Beautiful, unique, and surprisingly restrained design. Pronounced low end. Warm midrange. Suited for fingerpicking and open chords. Great electronics.
Lacks a little high- and high-mid resonance.
$1,249 (with hard case)
Faith Guitars Blue Moon Neptune
Ease of Use:
The Faith Blue Moon Neptune makes a strong first impression. But when a manufacturer unveils an all-mango-bodied instrument, dyed indigo no less, it’s safe to assume it’s designed to pique curiosity. As flashy as it looks, though, there’s much substance to the Blue Moon Neptune. And its relatively unique baby jumbo proportions—and the way they interact with the unique all-solid tonewood recipe—give the guitar a distinctive low-mid-centric voice.
Faith’s workshops are located in Indonesia, where the mango wood that makes up the body is harvested, and they did not go halfway in putting this resource to work. The guitar’s top, back, and sides are all mango, and the effect of building the whole body from this bold-grained wood is striking. Some luthiers use mango as an alternative for Hawaiian koa, which is valued for its tonal balance and striking visual qualities, and often features prominent curl and spalting. Mango can be nearly as spectacular as koa, and, depending on its density, mango wood shares many of koa’s tonalities, too.
Clearly, pairing mango’s grain with the indigo stain yielded spectacular results. The gloss finish highlights the complex shading in the grain and spalting, evoking twilight in a forest. It’s complemented by the abalone rosette, which contrasts beautifully with the blue tones without being too extroverted. Figured Macassar ebony also pops up everywhere: the tuning keys, bridge, and bridge pins (with abalone dots) are all ebony and tastefully offset the natural blonde of the maple binding. Macassar ebony also makes up the fretboard that caps the mahogany neck, and the presence of the mahogany and ebony dark hues do much to balance the bold blues.
Happy Middle Ground
In terms of tone, the Blue Moon Neptune is strongest in the bass and midrange, and it’s satisfying to hear and feel the guitar’s excellent responsiveness in those ranges, too. The tone profile lends itself to full-bodied open chords, which really resonate in the low-mid spectrum. Though to my ears, it’s fingerpicking, with its emphasis on sustaining bass notes, and flatpicked melody lines that really play to the Blue Moon’s strengths. Barre chords and other full shapes played around the middle of the neck sound like they have a little less high-end resonance than instruments of similar dimensions. But many players will love the way jangly, lighter treble tones dance over the very pronounced bass in these situations.

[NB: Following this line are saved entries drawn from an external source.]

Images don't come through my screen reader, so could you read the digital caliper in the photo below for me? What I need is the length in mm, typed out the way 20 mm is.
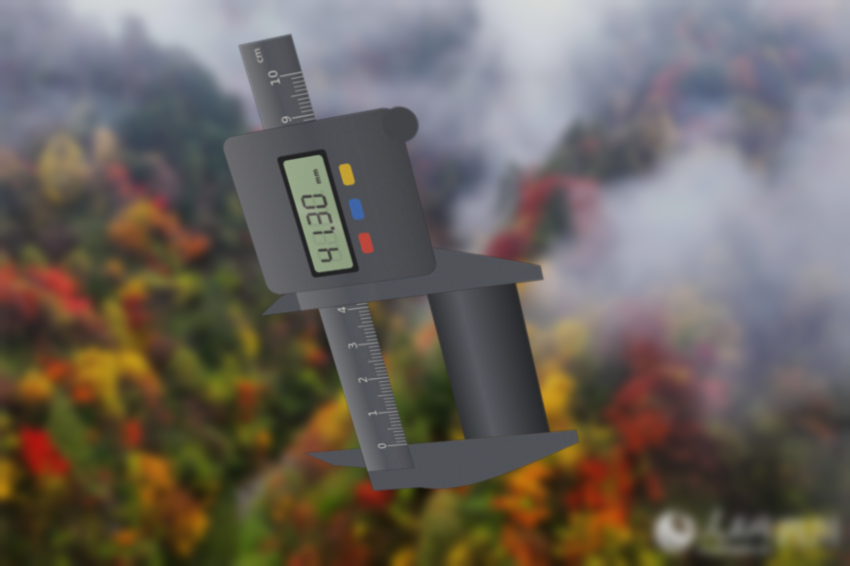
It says 41.30 mm
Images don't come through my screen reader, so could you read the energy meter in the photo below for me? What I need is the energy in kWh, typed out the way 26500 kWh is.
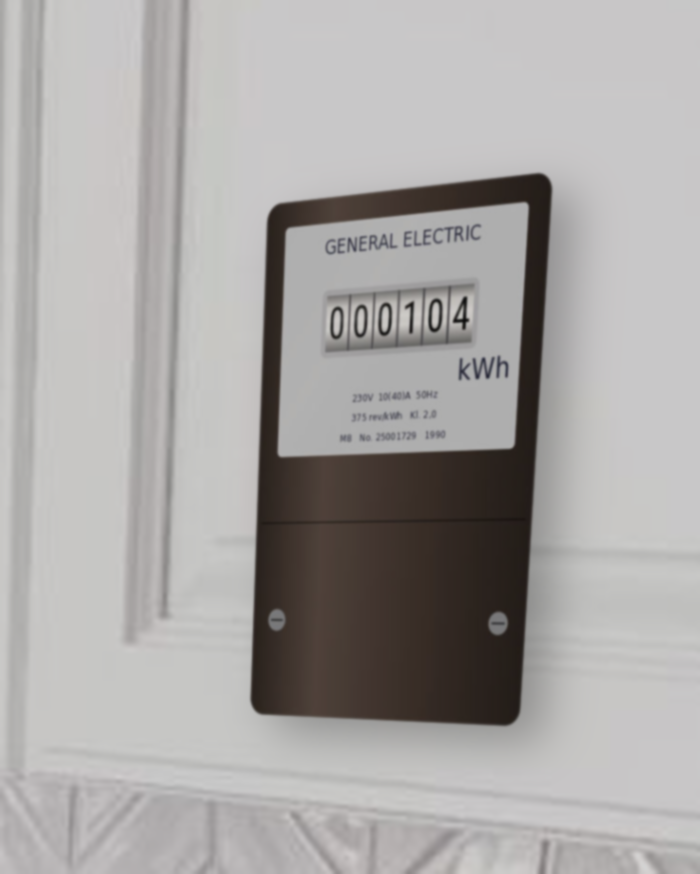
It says 104 kWh
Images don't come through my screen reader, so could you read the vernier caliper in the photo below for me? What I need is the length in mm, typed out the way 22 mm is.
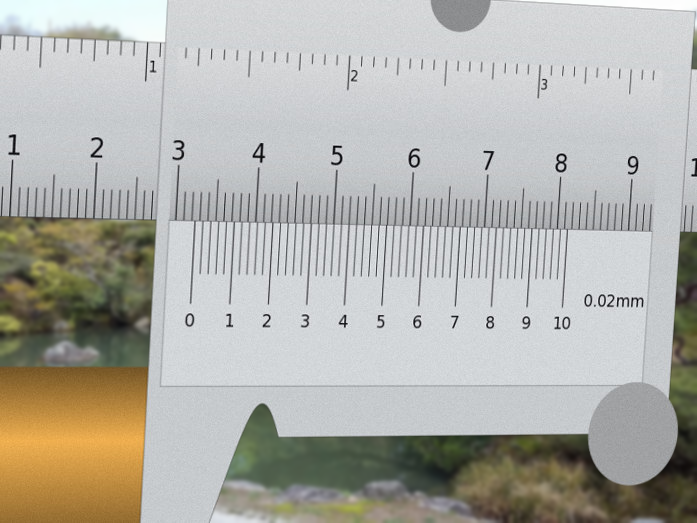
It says 32.4 mm
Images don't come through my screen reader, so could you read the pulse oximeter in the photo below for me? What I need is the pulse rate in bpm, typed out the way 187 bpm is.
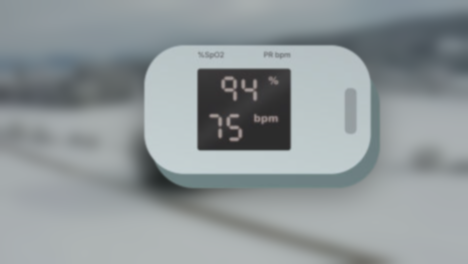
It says 75 bpm
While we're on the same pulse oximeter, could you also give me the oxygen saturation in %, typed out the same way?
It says 94 %
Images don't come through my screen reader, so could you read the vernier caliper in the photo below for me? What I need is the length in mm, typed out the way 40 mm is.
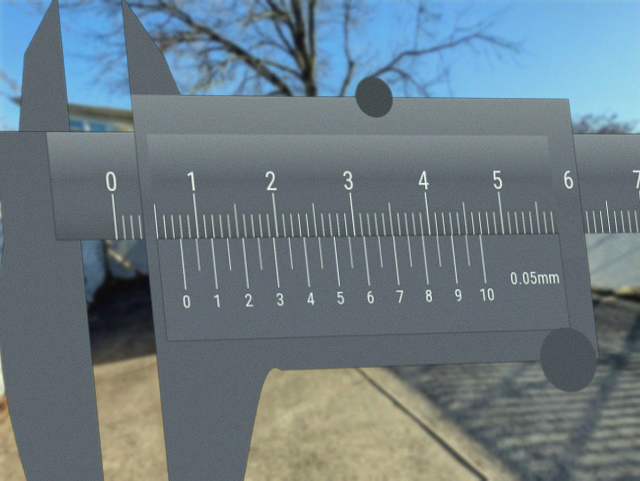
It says 7.8 mm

In general, the Blue Moon feels great. The satin finish on the neck is smooth and fast, and makes the entire neck feel usable and inviting—which is nice, because the Venetian cutaway gives easy access to the highest frets on the treble side. The guitar I received for review had pretty low action, and I could hear a bit of buzzing on low strings around the 3rd and 5th frets. The buzz didn’t seem to be an issue of build quality—which is excellent overall—because the neck is perfectly straight. And after a day of getting acclimated to the climate in my Brooklyn apartment, I heard a lot less of it. I would guess that a little extra neck relief or an adjustment to the saddle would completely fix these minor issues.
The Fishman INK3 preamp and undersaddle pickup system is built around an intuitive, well-designed control panel with four circular inset pots for volume, bass, middle, and treble, and a fifth button that functions as an onboard tuner. The tuner is super cool: The display is situated in the button itself, which lights up when pressed. The endpin assembly doubles as the battery compartment.

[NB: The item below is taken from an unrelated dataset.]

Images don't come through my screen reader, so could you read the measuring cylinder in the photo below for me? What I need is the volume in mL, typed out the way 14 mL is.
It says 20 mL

In performance, the pickup works wonderfully. There’s lots of clean headroom right up to the highest volumes and the frequency pots are very responsive and full of range—providing the flexibility for dealing with real-world situations like cranky PAs and poorly configured performance spaces. Given the instrument’s bass and midrange emphasis, I achieved best results with the bass and mids set right in the middle and the treble at around 65 percent of full.
Faith has succeeded in producing a guitar with an unconventional, romantic aesthetic that’s classy in spite of being bold—a tricky line to walk when it comes to unnatural dyes and radical departures in color. I don’t typically gravitate toward these kinds of guitars, but the choices of wood and appointments add up to a beautiful instrument that’s surprisingly restrained.
Tonally speaking, the guitar generates a very inviting, warm low-end output. Some players might like a little more mass in notes from the higher half of the tone spectrum. But that doesn’t mean the top end doesn’t have bite or chime. And in many fingerstyle settings, the unique balance between the pretty high end and thumpier bass gives the guitar a unique voice with a capacity for sustain and detail. Outgoing as it is, the Blue Moon may estrange some traditionalists, but more open-minded players are likely to find a lot of inspiration in its equally unique voice.